Toni Morrison, editor, novelist, professor, became the first Black woman to win the Pulitzer Prize for excellence in American literature for her novel Beloved on this day. Morrison is also the first Black American ever to win and the second American woman honored as a Nobel Prize winner for literature. Born Chloe Wolford in Lorain, OH, she spent her childhood in the Midwest and read tirelessly. In 1996 Morrison was named the Jefferson Lecturer in the Humanities by the National Endowment for the Humanities. Morrison earned her bachelor's degree from Howard University and her master's from Cornell University. Morrison began to write while she worked as a book editor in New York. Her works include The Bluest Eye (1970), Song of Solomon (1977), Jazz (1992), Paradise (1997) and Love (2003).

April 4, 1968--

Dr. Martin Luther King Jr., clergyman, civil rights leader, Nobel Peace Prize winner, was assassinated on the balcony of the Lorraine Motel in Memphis, TN, on this day. The 39-year-old civil rights leader was in Memphis planning to lead a march in support of striking sanitation workers.
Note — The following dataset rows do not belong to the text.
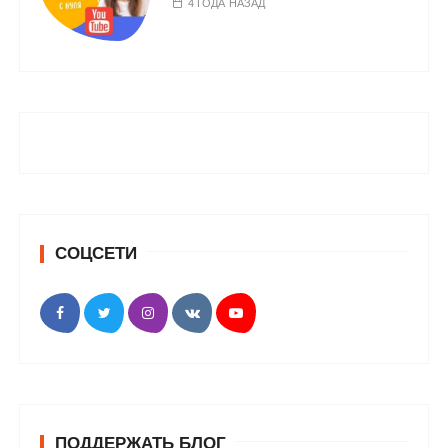
4 ГОДА НАЗАД
СОЦСЕТИ
ПОДДЕРЖАТЬ БЛОГ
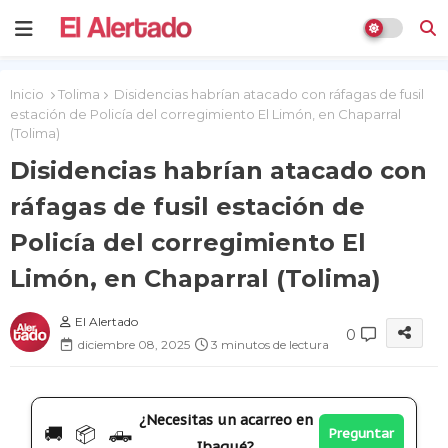
Inicio
Tolima
Disidencias habrían atacado con ráfagas de fusil
estación de Policía del corregimiento El Limón, en Chaparral
(Tolima)
Disidencias habrían atacado con
ráfagas de fusil estación de
Policía del corregimiento El
Limón, en Chaparral (Tolima)
El Alertado
0
diciembre 08, 2025
3 minutos de lectura
¿Necesitas un acarreo en
🚚 📦 🛻
Preguntar
Ibagué?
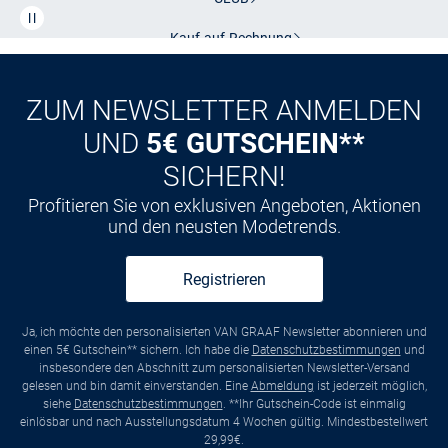
Kauf auf
Rechnung
ZUM NEWSLETTER ANMELDEN
UND
5€ GUTSCHEIN**
SICHERN!
Profitieren Sie von exklusiven Angeboten, Aktionen
und den neusten Modetrends.
Registrieren
Ja, ich möchte den personalisierten VAN GRAAF Newsletter abonnieren und
einen 5€ Gutschein** sichern. Ich habe die
Datenschutzbestimmungen
und
insbesondere den Abschnitt zum personalisierten Newsletter-Versand
gelesen und bin damit einverstanden. Eine
Abmeldung
ist jederzeit möglich,
siehe
Datenschutzbestimmungen
. **Ihr Gutschein-Code ist einmalig
einlösbar und nach Ausstellungsdatum 4 Wochen gültig. Mindestbestellwert
29,99€.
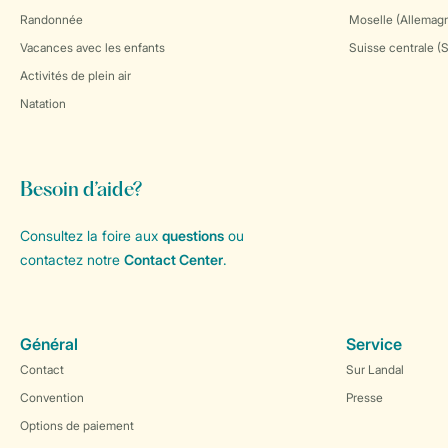
Randonnée
Moselle (Allemag
Vacances avec les enfants
Suisse centrale (
Activités de plein air
Natation
Besoin d’aide?
Consultez la foire aux
questions
ou
contactez notre
Contact Center
.
Général
Service
Contact
Sur Landal
Convention
Presse
Options de paiement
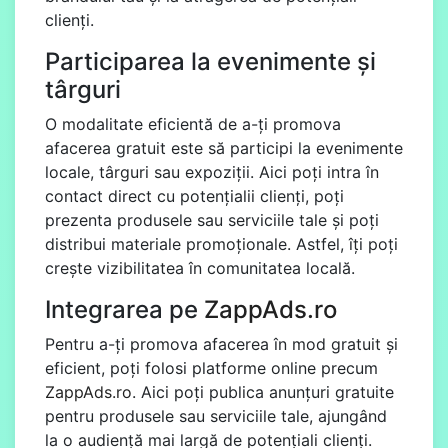
clienți.
Participarea la evenimente și
târguri
O modalitate eficientă de a-ți promova
afacerea gratuit este să participi la evenimente
locale, târguri sau expoziții. Aici poți intra în
contact direct cu potențialii clienți, poți
prezenta produsele sau serviciile tale și poți
distribui materiale promoționale. Astfel, îți poți
crește vizibilitatea în comunitatea locală.
Integrarea pe
ZappAds.ro
Pentru a-ți promova afacerea în mod gratuit și
eficient, poți folosi platforme online precum
ZappAds.ro
. Aici poți publica anunțuri gratuite
pentru produsele sau serviciile tale, ajungând
la o audiență mai largă de potențiali clienți.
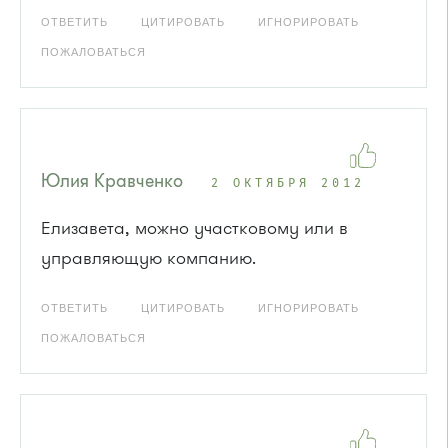
ОТВЕТИТЬ
ЦИТИРОВАТЬ
ИГНОРИРОВАТЬ
ПОЖАЛОВАТЬСЯ
Юлия Кравченко
2 ОКТЯБРЯ 2012
Елизавета, можно участковому или в
управляющую компанию.
ОТВЕТИТЬ
ЦИТИРОВАТЬ
ИГНОРИРОВАТЬ
ПОЖАЛОВАТЬСЯ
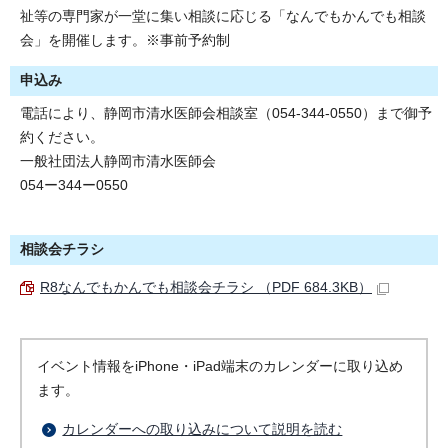
祉等の専門家が一堂に集い相談に応じる「なんでもかんでも相談
会」を開催します。※事前予約制
申込み
電話により、静岡市清水医師会相談室（054-344-0550）まで御予
約ください。
一般社団法人静岡市清水医師会
054ー344ー0550
相談会チラシ
R8なんでもかんでも相談会チラシ （PDF 684.3KB）
イベント情報をiPhone・iPad端末のカレンダーに取り込め
ます。
カレンダーへの取り込みについて説明を読む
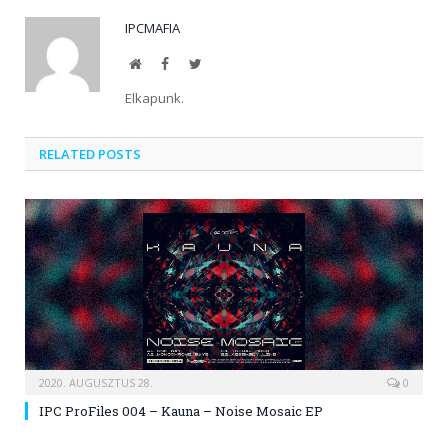
IPCMAFIA
Website
Facebook
Twitter
Elkapunk.
RELATED POSTS
2020. AUGUSZTUS 28.
0
IPC ProFiles 004 – Kauna – Noise Mosaic EP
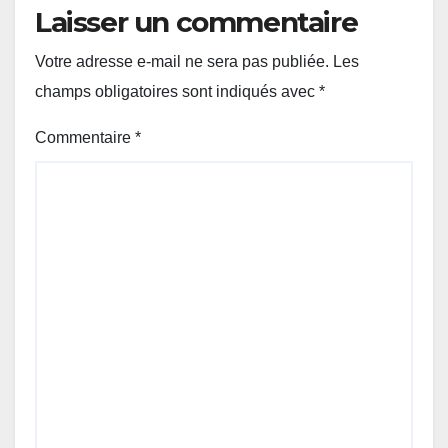
Laisser un commentaire
Votre adresse e-mail ne sera pas publiée.
Les
champs obligatoires sont indiqués avec
*
Commentaire
*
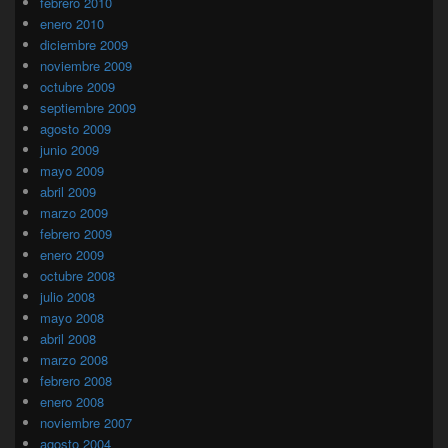
febrero 2010
enero 2010
diciembre 2009
noviembre 2009
octubre 2009
septiembre 2009
agosto 2009
junio 2009
mayo 2009
abril 2009
marzo 2009
febrero 2009
enero 2009
octubre 2008
julio 2008
mayo 2008
abril 2008
marzo 2008
febrero 2008
enero 2008
noviembre 2007
agosto 2004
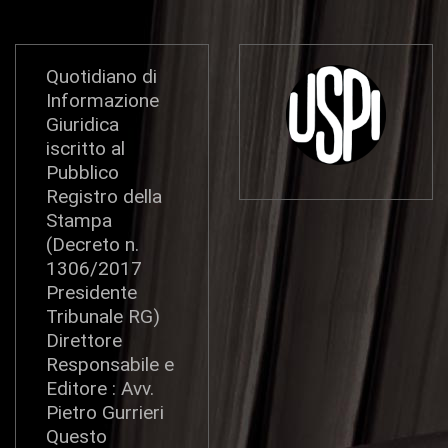
Quotidiano di
Informazione
Giuridica
iscritto al
Pubblico
Registro della
Stampa
(Decreto n.
1306/2017
Presidente
Tribunale RG)
Direttore
Responsabile e
Editore : Avv.
Pietro Gurrieri
Questo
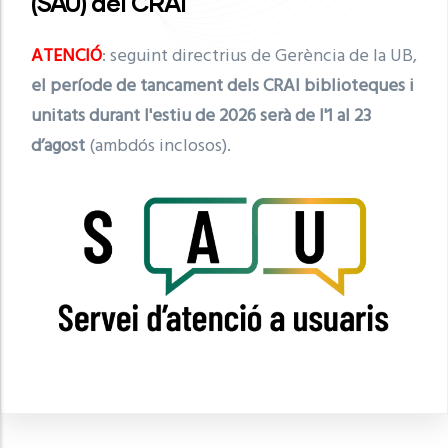
(SAU) del CRAI
ATENCIÓ
: seguint directrius de Gerència de la UB,
el període de tancament dels CRAI biblioteques i
unitats durant l'estiu de 2026 serà de l'1 al 23
d’agost
(ambdós inclosos).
A day before his death, King gave the historic and rousing "I've Been to the Mountaintop" speech at Mason Temple. King was buried in Atlanta on April 9, 1968. Nearly 100,000 mourners followed behind his coffin as it was carried through the streets to Morehouse College, King's alma mater. King is entombed in the Freedom Hall Complex of the Martin Luther King Jr. Historic Site in Atlanta. The area of King's assassination, the Lorraine Motel, is now the site of the National Civil Rights Museum.